Ao trocar informações e experiências, Walter fez algumas ponderações importantes, inclusive quanto à necessidade de que o processo de destituição do poder familiar (com o devido trâmite) seja finalizado dentro do prazo fixado pelo Estatuto da Criança e do Adolescente (ECA), de 120 dias – prazo esse reforçado pelo Provimento nº 36 do Conselho Nacional de Justiça.
O supervisor da VIJ também sugeriu que seja revista a expressão do ECA segundo a qual “o Estado deve envidar todos os esforços ou esgotar todos os recursos de manutenção da criança ou adolescente na família natural ou extensa”. Segundo ele, esses termos são genéricos, ilimitados, indeterminados e de difícil tradução dentro de autos judiciais.

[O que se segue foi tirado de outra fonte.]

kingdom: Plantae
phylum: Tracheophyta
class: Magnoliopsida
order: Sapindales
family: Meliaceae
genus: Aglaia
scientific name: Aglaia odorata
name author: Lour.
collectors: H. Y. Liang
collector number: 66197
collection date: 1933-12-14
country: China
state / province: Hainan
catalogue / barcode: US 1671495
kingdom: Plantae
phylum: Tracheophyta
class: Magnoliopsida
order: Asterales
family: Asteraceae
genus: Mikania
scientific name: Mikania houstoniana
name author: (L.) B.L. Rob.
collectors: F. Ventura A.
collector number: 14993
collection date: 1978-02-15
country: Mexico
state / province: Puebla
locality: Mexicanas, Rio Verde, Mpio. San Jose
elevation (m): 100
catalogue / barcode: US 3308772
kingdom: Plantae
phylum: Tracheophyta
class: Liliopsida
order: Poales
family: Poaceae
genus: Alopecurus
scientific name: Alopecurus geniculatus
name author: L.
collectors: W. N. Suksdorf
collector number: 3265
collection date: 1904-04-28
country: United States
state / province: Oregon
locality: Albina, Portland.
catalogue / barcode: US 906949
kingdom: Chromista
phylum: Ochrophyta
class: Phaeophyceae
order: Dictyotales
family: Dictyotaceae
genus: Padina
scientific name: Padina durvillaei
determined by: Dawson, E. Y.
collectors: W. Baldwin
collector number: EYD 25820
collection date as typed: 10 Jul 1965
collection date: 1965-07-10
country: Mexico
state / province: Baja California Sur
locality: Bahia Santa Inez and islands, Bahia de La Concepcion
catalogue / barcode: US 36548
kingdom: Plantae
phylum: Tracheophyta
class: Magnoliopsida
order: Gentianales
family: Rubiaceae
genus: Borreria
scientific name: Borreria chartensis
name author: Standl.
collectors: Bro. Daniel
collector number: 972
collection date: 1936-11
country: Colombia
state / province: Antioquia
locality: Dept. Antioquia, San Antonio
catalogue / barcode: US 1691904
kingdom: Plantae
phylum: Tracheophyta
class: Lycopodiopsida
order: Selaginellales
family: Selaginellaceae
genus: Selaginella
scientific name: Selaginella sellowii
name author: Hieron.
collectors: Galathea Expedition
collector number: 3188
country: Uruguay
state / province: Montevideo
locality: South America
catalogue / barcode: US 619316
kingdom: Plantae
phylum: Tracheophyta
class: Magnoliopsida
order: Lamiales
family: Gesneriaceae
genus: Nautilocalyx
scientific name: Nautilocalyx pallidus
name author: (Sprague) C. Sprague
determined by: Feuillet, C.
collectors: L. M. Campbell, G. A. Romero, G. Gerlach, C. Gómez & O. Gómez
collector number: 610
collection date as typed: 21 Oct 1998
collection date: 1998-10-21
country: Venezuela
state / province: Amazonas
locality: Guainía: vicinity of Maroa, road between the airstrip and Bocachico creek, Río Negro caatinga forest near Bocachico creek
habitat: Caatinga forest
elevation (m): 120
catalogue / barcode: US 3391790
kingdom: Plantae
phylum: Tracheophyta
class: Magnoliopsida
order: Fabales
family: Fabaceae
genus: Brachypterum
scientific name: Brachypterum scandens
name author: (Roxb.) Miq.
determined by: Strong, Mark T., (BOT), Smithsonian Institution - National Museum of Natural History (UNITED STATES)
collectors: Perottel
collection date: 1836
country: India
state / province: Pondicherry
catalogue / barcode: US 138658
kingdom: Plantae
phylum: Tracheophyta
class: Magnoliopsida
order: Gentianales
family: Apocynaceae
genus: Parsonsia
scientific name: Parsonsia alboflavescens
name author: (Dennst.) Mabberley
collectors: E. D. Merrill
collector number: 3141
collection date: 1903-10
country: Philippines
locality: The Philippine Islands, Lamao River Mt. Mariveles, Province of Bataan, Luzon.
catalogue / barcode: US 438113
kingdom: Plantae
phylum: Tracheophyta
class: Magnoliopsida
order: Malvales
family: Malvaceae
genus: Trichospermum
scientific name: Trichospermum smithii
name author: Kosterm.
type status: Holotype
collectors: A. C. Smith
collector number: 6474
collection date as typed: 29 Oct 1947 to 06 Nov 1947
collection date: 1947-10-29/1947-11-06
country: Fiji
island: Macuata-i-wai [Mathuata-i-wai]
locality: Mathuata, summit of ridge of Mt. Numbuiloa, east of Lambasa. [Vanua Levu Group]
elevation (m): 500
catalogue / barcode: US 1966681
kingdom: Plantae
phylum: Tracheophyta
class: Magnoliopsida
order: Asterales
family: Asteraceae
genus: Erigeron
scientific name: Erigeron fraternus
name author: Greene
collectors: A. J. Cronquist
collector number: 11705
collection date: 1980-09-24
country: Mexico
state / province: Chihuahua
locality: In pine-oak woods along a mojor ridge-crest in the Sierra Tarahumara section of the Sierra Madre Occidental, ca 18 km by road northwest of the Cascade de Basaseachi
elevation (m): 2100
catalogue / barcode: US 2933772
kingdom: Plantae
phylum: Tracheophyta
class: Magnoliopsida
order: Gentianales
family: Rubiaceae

Sobre esse assunto, indagou: “Qual o limite desses esforços e dessas tentativas? Como definir um parâmetro de tempo para isso? Como viabilizar tais esforços e tentativas diante da inexistência de políticas públicas de promoção social eficazes e eficientes? É razoável e legítimo que a criança ou adolescente fique em regime institucional indefinidamente à mercê da operacionalização do esgotamento de esforços e recursos em prol de uma imprevisível reintegração familiar?
Para o supervisor, é importante estabelecer freios legais às numerosas concessões de guardas consensuais de recém-nascidos por parte de varas de famílias a terceiros que não fazem parte da rede familiar biológica da criança. “Em grande parte, essas guardas são na verdade adoções camufladas ou travestidas que estão burlando as regras de habilitação prévia estabelecidas pela Lei 12.010/2009”, assegurou.
Ao final, Walter afirmou que é preciso reforçar o papel das Varas da Infância e da Juventude no protagonismo de mediar toda e qualquer adoção, evitando o surgimento de esquemas ilícitos que fomentem adoções ilegais.